**EXERCISE OBJECTIVE:** Tally the lines containing "linecap" in this data. Respond with the tally alone.

**RECORDS PROVIDED:**
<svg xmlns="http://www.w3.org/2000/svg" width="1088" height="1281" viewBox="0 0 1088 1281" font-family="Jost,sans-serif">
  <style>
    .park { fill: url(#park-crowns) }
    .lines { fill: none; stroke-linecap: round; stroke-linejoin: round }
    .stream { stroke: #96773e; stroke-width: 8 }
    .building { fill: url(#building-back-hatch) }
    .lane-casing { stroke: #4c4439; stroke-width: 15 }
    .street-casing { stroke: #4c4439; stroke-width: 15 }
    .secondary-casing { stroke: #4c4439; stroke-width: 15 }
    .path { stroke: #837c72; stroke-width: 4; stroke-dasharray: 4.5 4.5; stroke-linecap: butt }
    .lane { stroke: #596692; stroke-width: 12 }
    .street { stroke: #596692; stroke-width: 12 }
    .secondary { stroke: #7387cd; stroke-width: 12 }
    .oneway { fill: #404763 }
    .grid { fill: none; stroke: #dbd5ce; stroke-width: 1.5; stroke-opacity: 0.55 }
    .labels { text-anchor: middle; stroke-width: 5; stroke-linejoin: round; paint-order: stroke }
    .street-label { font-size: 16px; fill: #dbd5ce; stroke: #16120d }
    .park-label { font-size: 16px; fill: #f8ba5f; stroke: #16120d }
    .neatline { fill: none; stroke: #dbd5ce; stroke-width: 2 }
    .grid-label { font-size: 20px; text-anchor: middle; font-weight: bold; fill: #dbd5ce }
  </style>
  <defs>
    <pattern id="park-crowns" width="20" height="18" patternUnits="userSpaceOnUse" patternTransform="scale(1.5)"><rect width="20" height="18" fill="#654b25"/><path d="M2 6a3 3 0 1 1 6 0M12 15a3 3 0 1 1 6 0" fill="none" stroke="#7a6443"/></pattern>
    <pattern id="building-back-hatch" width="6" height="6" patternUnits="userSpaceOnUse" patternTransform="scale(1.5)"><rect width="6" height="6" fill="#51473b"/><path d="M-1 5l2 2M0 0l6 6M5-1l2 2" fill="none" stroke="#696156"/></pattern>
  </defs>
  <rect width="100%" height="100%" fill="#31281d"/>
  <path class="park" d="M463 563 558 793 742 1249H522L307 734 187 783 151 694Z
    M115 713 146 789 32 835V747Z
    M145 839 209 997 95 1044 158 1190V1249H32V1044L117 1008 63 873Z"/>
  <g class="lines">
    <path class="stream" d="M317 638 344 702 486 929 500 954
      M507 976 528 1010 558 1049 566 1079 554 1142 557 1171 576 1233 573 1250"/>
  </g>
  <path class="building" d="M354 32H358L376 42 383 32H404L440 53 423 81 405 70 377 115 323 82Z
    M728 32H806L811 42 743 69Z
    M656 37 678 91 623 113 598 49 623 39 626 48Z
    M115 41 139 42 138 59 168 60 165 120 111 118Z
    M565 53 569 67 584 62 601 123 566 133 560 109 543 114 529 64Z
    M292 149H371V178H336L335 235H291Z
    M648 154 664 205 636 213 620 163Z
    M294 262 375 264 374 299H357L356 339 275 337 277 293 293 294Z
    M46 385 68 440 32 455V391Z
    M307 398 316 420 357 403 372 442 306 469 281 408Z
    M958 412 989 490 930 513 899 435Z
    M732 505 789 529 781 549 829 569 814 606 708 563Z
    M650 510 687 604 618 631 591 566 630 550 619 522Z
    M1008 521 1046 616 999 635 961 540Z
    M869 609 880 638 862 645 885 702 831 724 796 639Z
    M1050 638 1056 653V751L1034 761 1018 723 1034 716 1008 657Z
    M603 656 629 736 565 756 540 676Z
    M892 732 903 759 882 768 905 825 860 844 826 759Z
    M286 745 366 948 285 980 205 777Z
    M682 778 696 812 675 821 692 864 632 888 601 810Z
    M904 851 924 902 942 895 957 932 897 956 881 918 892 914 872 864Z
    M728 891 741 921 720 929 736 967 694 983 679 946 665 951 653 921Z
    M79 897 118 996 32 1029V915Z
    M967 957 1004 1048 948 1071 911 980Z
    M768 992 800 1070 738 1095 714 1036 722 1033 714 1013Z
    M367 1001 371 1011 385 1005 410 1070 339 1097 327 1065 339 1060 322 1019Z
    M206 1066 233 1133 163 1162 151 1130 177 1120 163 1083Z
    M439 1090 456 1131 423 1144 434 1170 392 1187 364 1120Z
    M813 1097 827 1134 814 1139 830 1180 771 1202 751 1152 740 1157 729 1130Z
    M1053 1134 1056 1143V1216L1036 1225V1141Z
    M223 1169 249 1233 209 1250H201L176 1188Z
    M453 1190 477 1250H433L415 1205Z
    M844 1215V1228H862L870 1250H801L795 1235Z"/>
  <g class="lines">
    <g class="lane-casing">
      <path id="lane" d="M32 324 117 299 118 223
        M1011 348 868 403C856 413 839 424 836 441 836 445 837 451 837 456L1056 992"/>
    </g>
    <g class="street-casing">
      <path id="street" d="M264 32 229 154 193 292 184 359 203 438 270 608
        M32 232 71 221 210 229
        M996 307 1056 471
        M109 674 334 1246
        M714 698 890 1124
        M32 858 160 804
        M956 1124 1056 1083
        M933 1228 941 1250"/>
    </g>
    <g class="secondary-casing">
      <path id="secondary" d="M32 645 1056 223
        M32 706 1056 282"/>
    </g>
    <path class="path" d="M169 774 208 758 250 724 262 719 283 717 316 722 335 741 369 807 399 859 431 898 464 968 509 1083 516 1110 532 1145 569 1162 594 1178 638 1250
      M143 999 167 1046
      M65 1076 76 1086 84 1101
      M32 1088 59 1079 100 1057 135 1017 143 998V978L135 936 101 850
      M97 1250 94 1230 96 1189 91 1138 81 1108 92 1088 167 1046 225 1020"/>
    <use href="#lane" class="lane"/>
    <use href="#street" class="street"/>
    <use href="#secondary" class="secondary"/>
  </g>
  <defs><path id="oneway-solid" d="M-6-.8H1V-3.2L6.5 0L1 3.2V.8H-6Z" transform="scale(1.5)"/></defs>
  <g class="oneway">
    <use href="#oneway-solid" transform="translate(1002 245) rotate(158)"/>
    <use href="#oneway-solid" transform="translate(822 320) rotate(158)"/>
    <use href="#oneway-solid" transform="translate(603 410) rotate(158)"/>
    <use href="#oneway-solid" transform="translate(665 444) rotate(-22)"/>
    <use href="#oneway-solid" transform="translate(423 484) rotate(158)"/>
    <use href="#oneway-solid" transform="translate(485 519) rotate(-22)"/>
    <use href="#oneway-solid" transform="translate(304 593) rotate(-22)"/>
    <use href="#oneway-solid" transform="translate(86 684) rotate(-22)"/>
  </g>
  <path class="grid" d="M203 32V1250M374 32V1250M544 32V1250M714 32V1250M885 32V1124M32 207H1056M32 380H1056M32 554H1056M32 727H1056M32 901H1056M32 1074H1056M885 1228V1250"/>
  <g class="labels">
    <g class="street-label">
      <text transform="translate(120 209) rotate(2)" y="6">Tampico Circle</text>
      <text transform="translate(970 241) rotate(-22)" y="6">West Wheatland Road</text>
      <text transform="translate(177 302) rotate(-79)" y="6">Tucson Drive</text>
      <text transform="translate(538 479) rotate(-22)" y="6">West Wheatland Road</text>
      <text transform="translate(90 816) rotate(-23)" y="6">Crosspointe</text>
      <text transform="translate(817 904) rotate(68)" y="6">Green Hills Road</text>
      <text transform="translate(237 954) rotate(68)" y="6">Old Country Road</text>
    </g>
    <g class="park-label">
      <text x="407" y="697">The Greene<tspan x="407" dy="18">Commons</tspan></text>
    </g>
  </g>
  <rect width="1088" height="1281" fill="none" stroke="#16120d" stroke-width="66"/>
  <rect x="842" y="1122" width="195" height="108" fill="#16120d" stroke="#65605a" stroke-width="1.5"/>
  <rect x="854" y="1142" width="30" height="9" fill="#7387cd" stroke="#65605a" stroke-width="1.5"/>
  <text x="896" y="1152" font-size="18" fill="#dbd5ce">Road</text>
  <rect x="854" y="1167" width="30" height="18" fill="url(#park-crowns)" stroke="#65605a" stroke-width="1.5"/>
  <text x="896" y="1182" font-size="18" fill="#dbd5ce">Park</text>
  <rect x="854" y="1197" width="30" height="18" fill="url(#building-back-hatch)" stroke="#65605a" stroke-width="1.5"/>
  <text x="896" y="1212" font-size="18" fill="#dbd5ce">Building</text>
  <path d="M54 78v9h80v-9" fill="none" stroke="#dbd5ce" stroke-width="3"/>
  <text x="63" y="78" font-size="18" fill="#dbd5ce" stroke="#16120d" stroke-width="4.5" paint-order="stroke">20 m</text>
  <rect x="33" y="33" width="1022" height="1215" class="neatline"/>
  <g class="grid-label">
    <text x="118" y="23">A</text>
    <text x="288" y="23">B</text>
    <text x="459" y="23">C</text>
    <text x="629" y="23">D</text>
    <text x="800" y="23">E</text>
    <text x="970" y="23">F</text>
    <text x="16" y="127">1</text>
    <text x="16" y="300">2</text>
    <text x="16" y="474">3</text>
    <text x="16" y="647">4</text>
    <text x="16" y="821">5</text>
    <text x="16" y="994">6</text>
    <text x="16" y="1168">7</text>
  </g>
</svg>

**RESPONSE:** 2